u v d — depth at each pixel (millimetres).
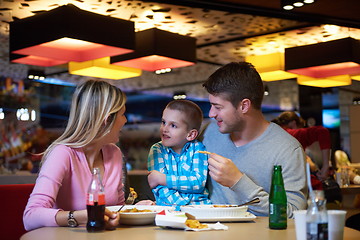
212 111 2246
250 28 7156
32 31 5469
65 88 12742
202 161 2301
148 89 13758
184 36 6680
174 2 5520
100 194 1629
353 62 6816
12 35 5684
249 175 2221
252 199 1931
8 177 4176
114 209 1905
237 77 2176
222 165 1928
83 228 1706
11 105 11531
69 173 1966
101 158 2160
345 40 6793
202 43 8172
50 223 1731
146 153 16406
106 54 5941
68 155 1955
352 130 8375
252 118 2230
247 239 1447
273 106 14625
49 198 1842
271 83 11586
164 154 2352
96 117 1973
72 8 5211
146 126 16609
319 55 7012
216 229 1646
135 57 6559
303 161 2184
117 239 1467
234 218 1798
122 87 13352
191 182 2213
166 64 7086
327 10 5695
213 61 9664
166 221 1656
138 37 6539
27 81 11859
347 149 11828
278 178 1681
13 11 6324
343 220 1383
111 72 7543
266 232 1588
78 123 1980
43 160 1986
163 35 6453
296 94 12984
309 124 10570
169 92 14461
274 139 2225
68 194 1978
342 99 12328
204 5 5609
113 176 2146
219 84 2188
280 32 7316
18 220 2619
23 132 10906
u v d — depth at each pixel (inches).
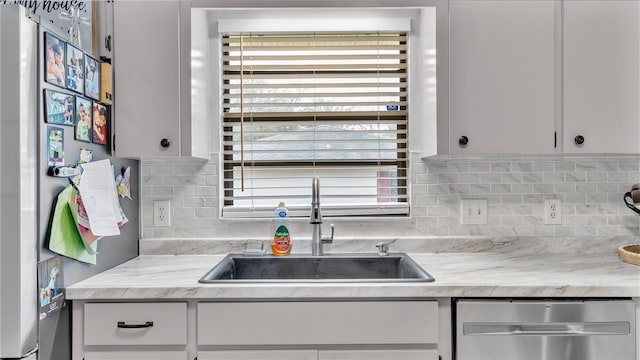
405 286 52.0
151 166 76.1
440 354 52.7
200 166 76.4
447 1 63.0
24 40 44.9
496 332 51.9
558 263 65.9
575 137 63.3
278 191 79.0
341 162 79.0
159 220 75.9
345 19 77.1
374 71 78.3
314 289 51.6
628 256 65.9
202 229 76.3
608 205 75.5
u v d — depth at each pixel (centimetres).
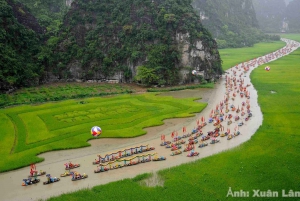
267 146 6278
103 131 7269
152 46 12138
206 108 9250
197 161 5716
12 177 5284
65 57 12231
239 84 12388
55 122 7769
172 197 4591
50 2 14862
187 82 12350
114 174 5406
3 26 10838
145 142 6788
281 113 8444
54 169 5578
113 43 12538
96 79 12350
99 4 13062
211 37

**Exercise**
Please give only the count of lines above containing "depth".

**Result**
3